→ Pertanyaan Materi:
1) Apakah pernyataan berikut sesuai dengan teks refleksi tentang HMI? Jawab ya atau tidak untuk tiap pernyataan dan kutip kata-kata teks yang menentukan: (a) Kongres ke-28 HMI (Dipo) berlangsung di Pondok Gede; (b) penulis mengirimkan tanggapannya melalui email; (c) keragaman latar belakang keanggotaan HMI disebut semata-mata sebagai kelebihan HMI.
2) Menurut teks refleksi tentang HMI, siapa penyunting teks tersebut dan apa jabatannya?

→ Teks Hasil Ekstraksi:
========================================================================

Kamis, 02 Januari 2014

Refleksi M. Chaeron tentang HMI

*(disunting oleh: Noor Rochman, Direktur Lapmi HMI Cabang Semarang)

Dikabari saudara saya di Jakarta mengenai kericuhan yang terjadi di forum Kongres ke 28 HMI (Dipo) di Pondok Gede saat ini saya tidak heran dan tidak menanggapi karena sudah mahfum akan hal yang biasa terjadi di forum HMI. Tapi dikabari mengenai adanya banyak kerusakan dan anarchisme yang terjadi serta dugaan banyaknya uang yang beredar di (panitia) Kongres HMI saat ini pikiranku “tersentak” terpancing untuk komentar dan tanganku jadi gatal untuk segera menulis (padahal saya tidak bisa menulis dan tanganku masih sakit) lalu mengirimkannya via messenger kepada orang yang mengabari saya tentang peristiwa yang terjadi di Kongres HMI (Dipo) saat ini. (Berikut ini akan saya kirimkan tembusan jawaban-jawabanku mudah-mudahan dapat diinventarisir sebagai bahan diskusi/kajian),1.
HMI Hendak dibawa Kemana?
Firman Tuhan dalam Alqur’an Surah Al Inshiroh (Alamnasroh) berbunyi “Sesungguhnya bersama kesulitan itu ada kemudahan” (diterjemahkan oleh Depag “dibalik kesulitan ada kemudahan”) bagi saya mengandung makna pula (sebaliknya) bahwa “bersama kemudahan itu ada kesulitan (ujian) nya”, atau dapat pula dimaknai “pada kelebihan seseorang (sesuatu) itu tentu ada kekurangan/kelemahannya”. Data tekstual (ayat Qouliyah) ini jika dipahami dalam sudut pandang kader HMI, bagi saya, faktualnya (ayat Kauniyah) justru dijumpai (terbaca) pada kenyataan heterogenitas keanggotaan/kader HMI. Yaitu bahwa raw material input perkaderan (keanggotaan) HMI yang sangat beragam latar belakangnya (pendidikan, pemahaman keagamaan, sosial, ekonomi, politik, budaya, dan sebagainya) adalah kelebihan (kekayaan resourch dan khasanah pemikiran) HMI namun sekaligus merupakan kelemahannya (potensi/sumber/ konflik/perpecahan/adu domba).

========================================================================

→ Data Entri:
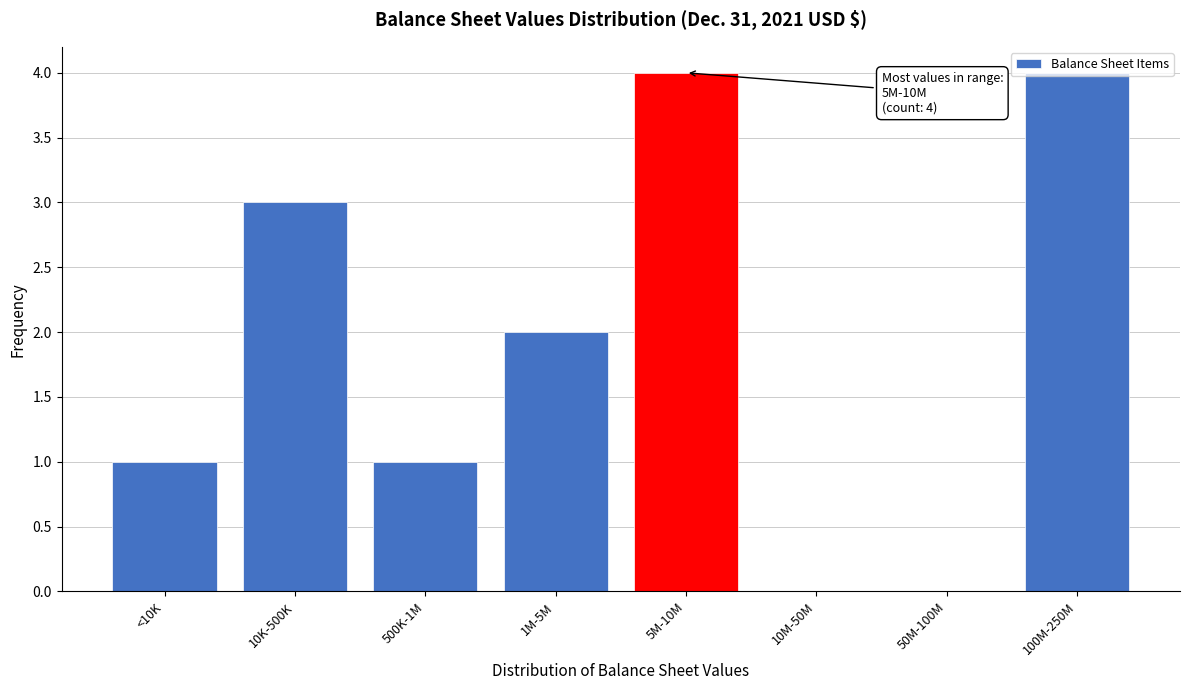

What is the sum of all values?

15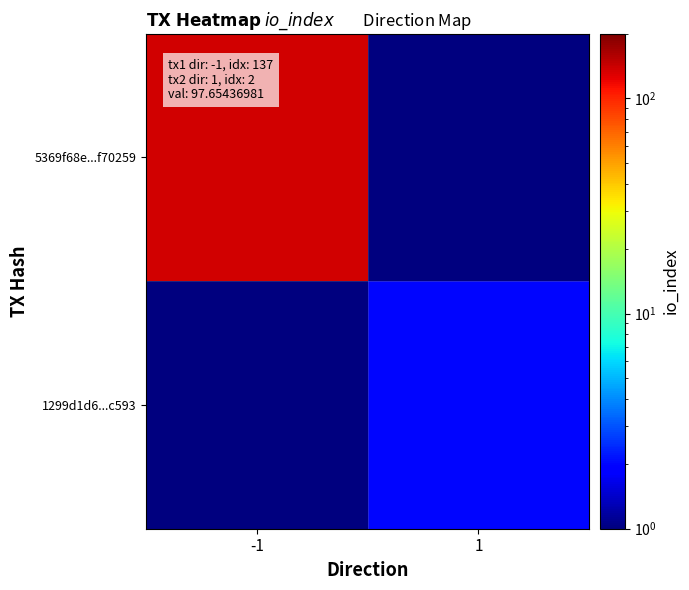

Rank the series by their average value, from lowest to highest.

1299d1d6...c593, 5369f68e...f70259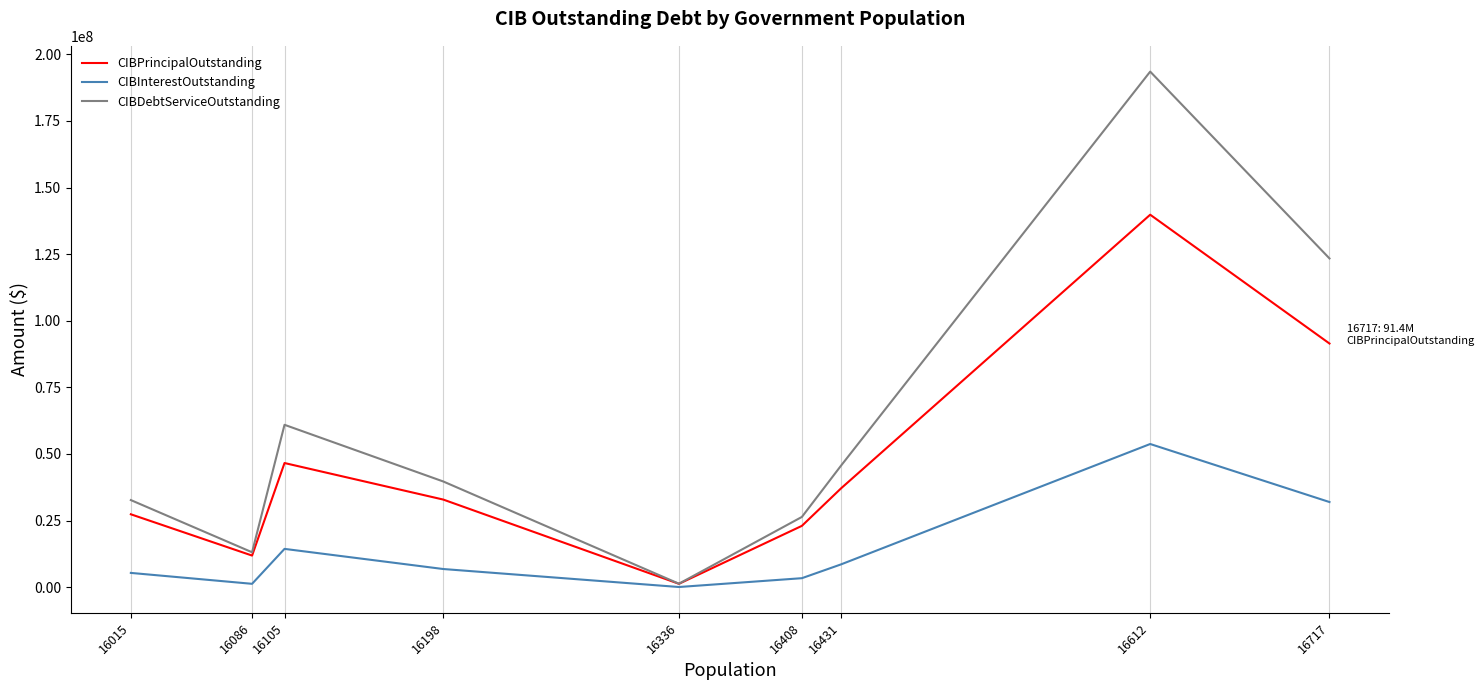

What is the difference between the maximum and minimum values in the CIBDebtServiceOutstanding series?

192226461.1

========================================================================

→ Hasil Latihan:
1)
(a) Ya: "forum Kongres ke 28 HMI (Dipo) di Pondok Gede"
(b) Tidak: "mengirimkannya via messenger"
(c) Tidak: "adalah kelebihan (kekayaan resourch dan khasanah pemikiran) HMI namun sekaligus merupakan kelemahannya"

2) Noor Rochman, Direktur Lapmi HMI Cabang Semarang.